Comment by novia
2 years ago
Personal computers are big. They don't fit in your pocket. They don't lock when you hit a small button on the side. They are often shared. Your argument about locking down the whole computer is brought up every time someone wants this feature. The reality is, we want signal to be an application that anyone can use. Not everyone is a single male with enough income to have their own private computer.
So what about your mail client, team chat app, browser (with all your accounts logged in to your sites), terminal, and all your files and network mounts?
I would rather make this a feature of your desktop environment / window manager. Then you have this functionality for all apps, and the apps themselves don't have to make that functionality.
Edit: actually maybe what you're looking for is to have multiple accounts on one computer. Then every user has their own desktop environment with their own apps and data and apps are not shared among users.
Signal originally marketed itself as an application to replace sms texting. People put more personal information into their sms chats than they do into a discord chat or email typically. Every other chat application I use on the desktop has the option to log out.
I'm not going to argue the justification for this functionality with you all any more, and it is a little strange and suspicious that there are so many of you all opposed to a simple option being added to an app. It's a little insulting that you and other commenters think that multiple accounts on a computer and locking a computer with a keyboard shortcut are novel concepts that need to be explained.

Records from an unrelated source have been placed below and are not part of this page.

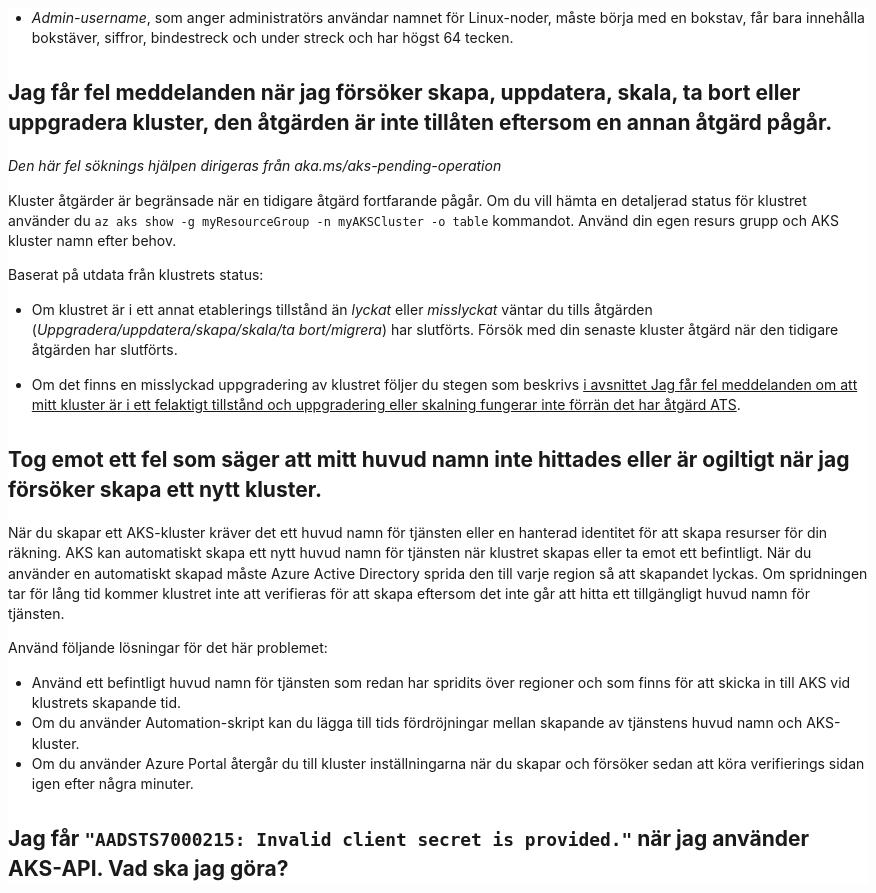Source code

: * *Admin-username*, som anger administratörs användar namnet för Linux-noder, måste börja med en bokstav, får bara innehålla bokstäver, siffror, bindestreck och under streck och har högst 64 tecken.

## <a name="im-receiving-errors-when-trying-to-create-update-scale-delete-or-upgrade-cluster-that-operation-is-not-allowed-as-another-operation-is-in-progress"></a>Jag får fel meddelanden när jag försöker skapa, uppdatera, skala, ta bort eller uppgradera kluster, den åtgärden är inte tillåten eftersom en annan åtgärd pågår.

*Den här fel söknings hjälpen dirigeras från aka.ms/aks-pending-operation*

Kluster åtgärder är begränsade när en tidigare åtgärd fortfarande pågår. Om du vill hämta en detaljerad status för klustret använder du `az aks show -g myResourceGroup -n myAKSCluster -o table` kommandot. Använd din egen resurs grupp och AKS kluster namn efter behov.

Baserat på utdata från klustrets status:

* Om klustret är i ett annat etablerings tillstånd än *lyckat* eller *misslyckat* väntar du tills åtgärden (*Uppgradera/uppdatera/skapa/skala/ta bort/migrera*) har slutförts. Försök med din senaste kluster åtgärd när den tidigare åtgärden har slutförts.

* Om det finns en misslyckad uppgradering av klustret följer du stegen som beskrivs [i avsnittet Jag får fel meddelanden om att mitt kluster är i ett felaktigt tillstånd och uppgradering eller skalning fungerar inte förrän det har åtgärd ATS](#im-receiving-errors-that-my-cluster-is-in-failed-state-and-upgrading-or-scaling-will-not-work-until-it-is-fixed).

## <a name="received-an-error-saying-my-service-principal-wasnt-found-or-is-invalid-when-i-try-to-create-a-new-cluster"></a>Tog emot ett fel som säger att mitt huvud namn inte hittades eller är ogiltigt när jag försöker skapa ett nytt kluster.

När du skapar ett AKS-kluster kräver det ett huvud namn för tjänsten eller en hanterad identitet för att skapa resurser för din räkning. AKS kan automatiskt skapa ett nytt huvud namn för tjänsten när klustret skapas eller ta emot ett befintligt. När du använder en automatiskt skapad måste Azure Active Directory sprida den till varje region så att skapandet lyckas. Om spridningen tar för lång tid kommer klustret inte att verifieras för att skapa eftersom det inte går att hitta ett tillgängligt huvud namn för tjänsten. 

Använd följande lösningar för det här problemet:
* Använd ett befintligt huvud namn för tjänsten som redan har spridits över regioner och som finns för att skicka in till AKS vid klustrets skapande tid.
* Om du använder Automation-skript kan du lägga till tids fördröjningar mellan skapande av tjänstens huvud namn och AKS-kluster.
* Om du använder Azure Portal återgår du till kluster inställningarna när du skapar och försöker sedan att köra verifierings sidan igen efter några minuter.

## <a name="im-getting-aadsts7000215-invalid-client-secret-is-provided-when-using-aks-api-what-should-i-do"></a>Jag får `"AADSTS7000215: Invalid client secret is provided."` när jag använder AKS-API. Vad ska jag göra?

If anyone is reading this who would like to help me instead of arguing against the implementation, my email is in my profile.
If you want the functionality inside Signal, then only the Signsl devs will be able to help you. If you want a solution outside from that, look into desktop environments that have a feature to lock a specific app. Or use multiple accounts. That is what it's designed for I would say.
Computers have keyboard shortcuts for locking. Some even have dedicated/configurable single buttons for locking, so they are just as easy to lock as phones are IMO.